Red Skelton's Recipe For A Perfect Marriage (a rediscovered gem courtesy of my daddy): 1. Two times a week we go to a nice restaurant, have a little beverage, good food and companionship. She goes on Tuesdays, I go on Fridays.
2. We also sleep in separate beds. Hers is in California, and mine is in Texas.
3. I take my wife everywhere....but she keeps finding her way back.
4. I asked my wife where she wanted to go for our anniversary. "Somewhere I haven't been in a long time!" she said. So I suggested the kitchen.
5. We always hold hands. If I let go, she shops.
6. She has an electric blender, electric toaster and electric bread maker. She said, "There are too many gadgets, and no place to sit down!" So I bought her an electric chair.
7. My wife told me the car wasn't running well because there was water in the carburetor. I asked where the car was. She told me, "In the lake."
8. She got a mud pack, and looked great for two days. Then the mud fell off.
9. She ran after the garbage truck, yelling, "Am I too late for the garbage?" The driver said, "No, jump in!'
10. Remember: Marriage is the number one cause of divorce.
11. I married Miss Right. I just didn't know her first name was Always.
12. I haven't spoken to my wife in 18 months. I don't like to interrupt her.
13. The last fight was my fault though. My wife asked, "What's on the TV?" I said, "Dust!"
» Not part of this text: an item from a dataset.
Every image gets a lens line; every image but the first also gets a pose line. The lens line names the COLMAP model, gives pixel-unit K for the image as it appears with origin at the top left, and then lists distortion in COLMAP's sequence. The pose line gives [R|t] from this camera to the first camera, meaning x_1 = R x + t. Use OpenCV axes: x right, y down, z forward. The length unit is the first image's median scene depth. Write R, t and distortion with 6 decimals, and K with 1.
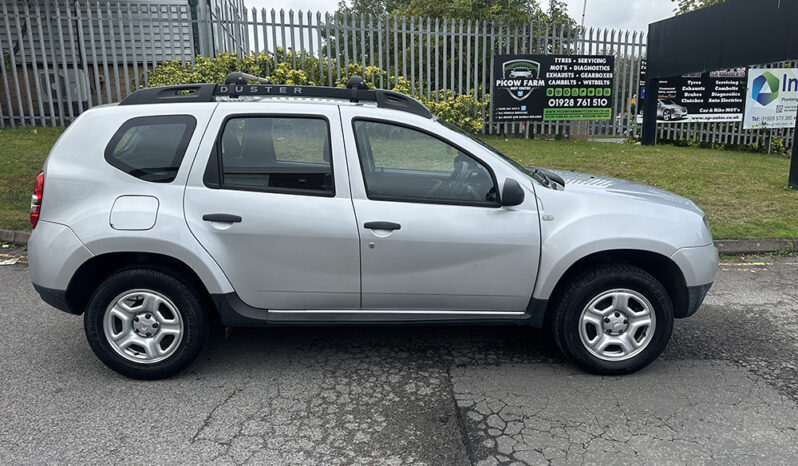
lens RADIAL K [[557.6, 0, 399.0], [0, 557.6, 233.0], [0, 0, 1]] dist [0.058127, -0.004736]
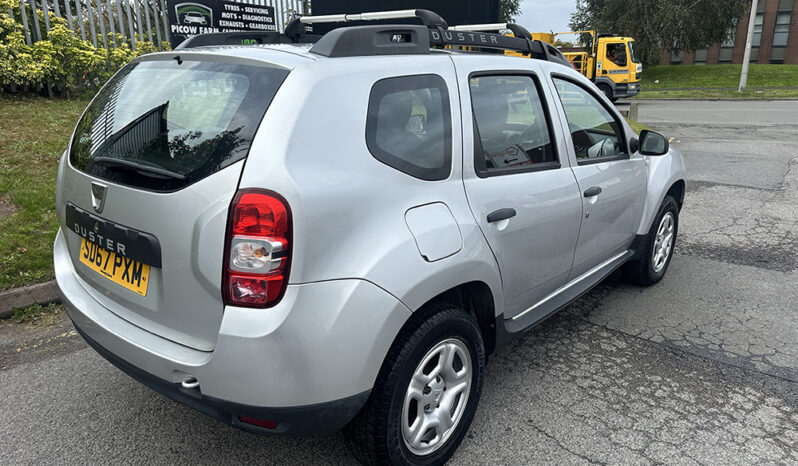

This weekend, the SJG learned an important lesson. Too much of a good thing makes me do something in public that I prefer to do off-camera: Doze off. To ward off unwelcome snoozing, I try to limit my dosage of culture, lest my brain shut down and I commence inappropriate siesta-taking. Here's what pushed me over my cultural limit: I saw not one, but two plays this weekend, both matinees. "Brief Encounter" (fab!) and "Vanya and Sonia and Masha and Spike" (ditto!) I'm happy to report that I made it through "Brief Encounter" without nodding off on Saturday, a personal victory. Alas, by "Vanya and Sonia" Sunday afternoon, the sandman stalked me for two and a half hours. "Sleep, SJG," he whispered. "No Sandman, no," I whispered back. "You so tired, SJG. You soooo tired." "Oh, eff off, Sandman," I whispered, fighting to keep my eyes open. Every time the audience laughed, which was every other minute, it was my own personal Culture Alert, reminding me to "wakey wakey, you're missing something great here." Thanks to these frequent outbursts of appreciation, I'm pretty sure I saw or at least heard most of "Vanya and Sonia." So there's that. On a positive note, the brief power napping did pay off later. I was fully recharged in time for the Oscars, a delightful evening of star-powered selfies, pizza deliveries and only one or three uncomfortable moments, involving Liza with a Z (sit down, Liza, no random hugging of winners), Kim Novak and a be-wigged John Travolta, mispronouncing Idina Menzel's name. Dozing off during the Academy Awards? Not happening. Not in front of a room full of relatives who would never let me live down that particular shanda.